The government must decide how to treat the debts, which accounted for two-thirds of the $10 billion the country owed as of December, when it defaulted, Correa said yesterday in Quito. The loans from institutions such as the World Bank involved criminal acts by previous governments, just like the bonds’ issuance, he said.
In questioning the legitimacy of the multilateral debt, Correa revisited an issue the government hadn’t discussed since November. In the end, it’s most likely that Correa will demand arbitration rather than quit paying on the multilateral loans, said Ramiro Crespo, head of Quito-based brokerage Analytica Investments.
“When Correa gets an issue into his head, it means he’s going to do something,” Crespo said.
Arbitration would avoid disgruntling important partners such as France or Brazil, Crespo said. Ecuador filed for arbitration last year in a dispute over a $250 million loan backed by a Brazilian state development bank. In the meantime, it has kept up interest payments.
The country’s bond due in 2015, which the government said didn’t involve illegal activity and pledged to honor, has rallied to 67.8 cents on the dollar today from 44.75 cents on April 20 when the government made its buyback offer.
Fitch Ratings
“Ecuador’s creditworthiness will continue to be constrained by the sovereign’s weak willingness to honor its debt commitments,” Erich Arispe, director of Fitch Ratings’s Latin America Sovereigns team, said in an e-mailed statement today.
Correa has given the Caracas-based Andean Development Corporation and the Washington, D.C.-based Inter-American Development Bank assurances he’ll continue to service their debt.
“They paid him back with public support for his buyback proposal,” Crespo said.

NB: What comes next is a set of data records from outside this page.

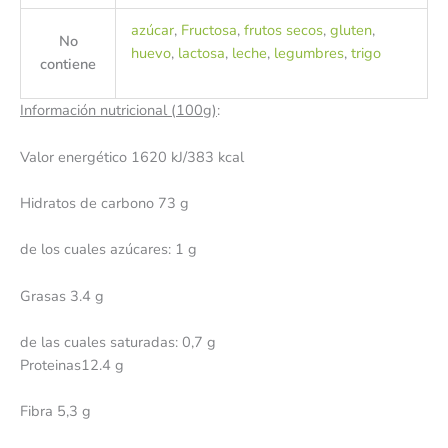
azúcar
,
Fructosa
,
frutos secos
,
gluten
,
No
huevo
,
lactosa
,
leche
,
legumbres
,
trigo
contiene
Información nutricional (100g)
:
Valor energético 1620 kJ/383 kcal
Hidratos de carbono 73 g
de los cuales azúcares: 1 g
Grasas 3.4 g
de las cuales saturadas: 0,7 g
Proteinas12.4 g
Fibra 5,3 g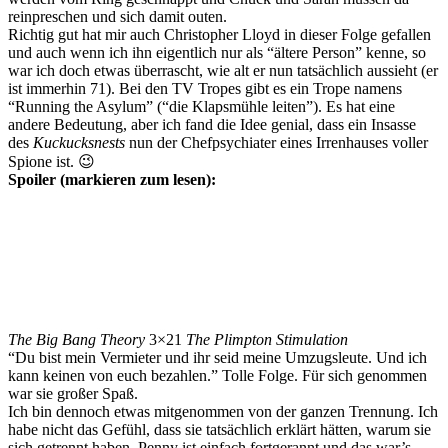
reinpreschen und sich damit outen.
Richtig gut hat mir auch Christopher Lloyd in dieser Folge gefallen
und auch wenn ich ihn eigentlich nur als “ältere Person” kenne, so
war ich doch etwas überrascht, wie alt er nun tatsächlich aussieht (er
ist immerhin 71). Bei den TV Tropes gibt es ein Trope namens
“Running the Asylum” (“die Klapsmühle leiten”). Es hat eine
andere Bedeutung, aber ich fand die Idee genial, dass ein Insasse
des
Kuckucksnests
nun der Chefpsychiater eines Irrenhauses voller
Spione ist. 😉
Spoiler (markieren zum lesen):
Da ich gelesen habe, dass sie noch einen Game-Changer in das
Finale einbauen wollen, wäre meine Vermutung, dass Orion das
Intersect endgültig aus Chucks Kopf entfernt. Mit Ausnahme der
Karate haben sie es dieses Jahr eh nicht so viel benutzt (zumindest
hatte ich das Gefühl). Ich glaube, das Chuck so weit ist, ganz für
sich allein genommen ein Spion zu sein und dass sie das Intersect als
Storyelement gar nicht mehr brauchen.
The Big Bang Theory
3×21
The Plimpton Stimulation
“Du bist mein Vermieter und ihr seid meine Umzugsleute. Und ich
kann keinen von euch bezahlen.” Tolle Folge. Für sich genommen
war sie großer Spaß.
Ich bin dennoch etwas mitgenommen von der ganzen Trennung. Ich
habe nicht das Gefühl, dass sie tatsächlich erklärt hätten, warum sie
sich getrennt haben. Penny ist einfach fortgerannt und das war’s.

Ecuador bought back 91 percent of its defaulted bonds due 2012 and 2030, Finance Minister Maria Elsa Viteri told reporters last night. The offer, which closed on June 3, will be reopened later to bondholders who didn’t participate, she said.
Viteri said 18.7 percent of the holders of the 2012 bonds didn’t accept compared with 7.2 percent 2030 holders. The government will offer the holdouts the same 35 cents on the dollar later, she said.
‘Imposed by Force’
“These debts were imposed by force,” Correa said last night in Quito after the government disclosed the buyback results. “We have rebelled against the system that established odious, unfair, illegal, immoral debts.”
An audit commissioned by Correa reported on Nov. 20 that much of the debt is illegal because usurious rates were charged and there were numerous conflicts of interest among lawyers, lenders, and government officials.
Ecuador would be willing to negotiate with lenders in the event of a dispute, rather than defaulting as it did with bondholders, Viteri told reporters after Correa spoke.
“If there’s any problem, there will always be an option to sit down and talk as the first option, however there’s no definitive strategy yet,” Viteri said. “The Republic continues to be willing to have a positive and balanced relationship with the international financial community.”
At the same time, the recovery in the price of crude oil, Ecuador’s top export, has eased financing pressure on the government.
Correa will probably focus his anger at multilateral lenders on the World Bank, which he has often criticized in the past, without having to ask that institution for money, Crespo added.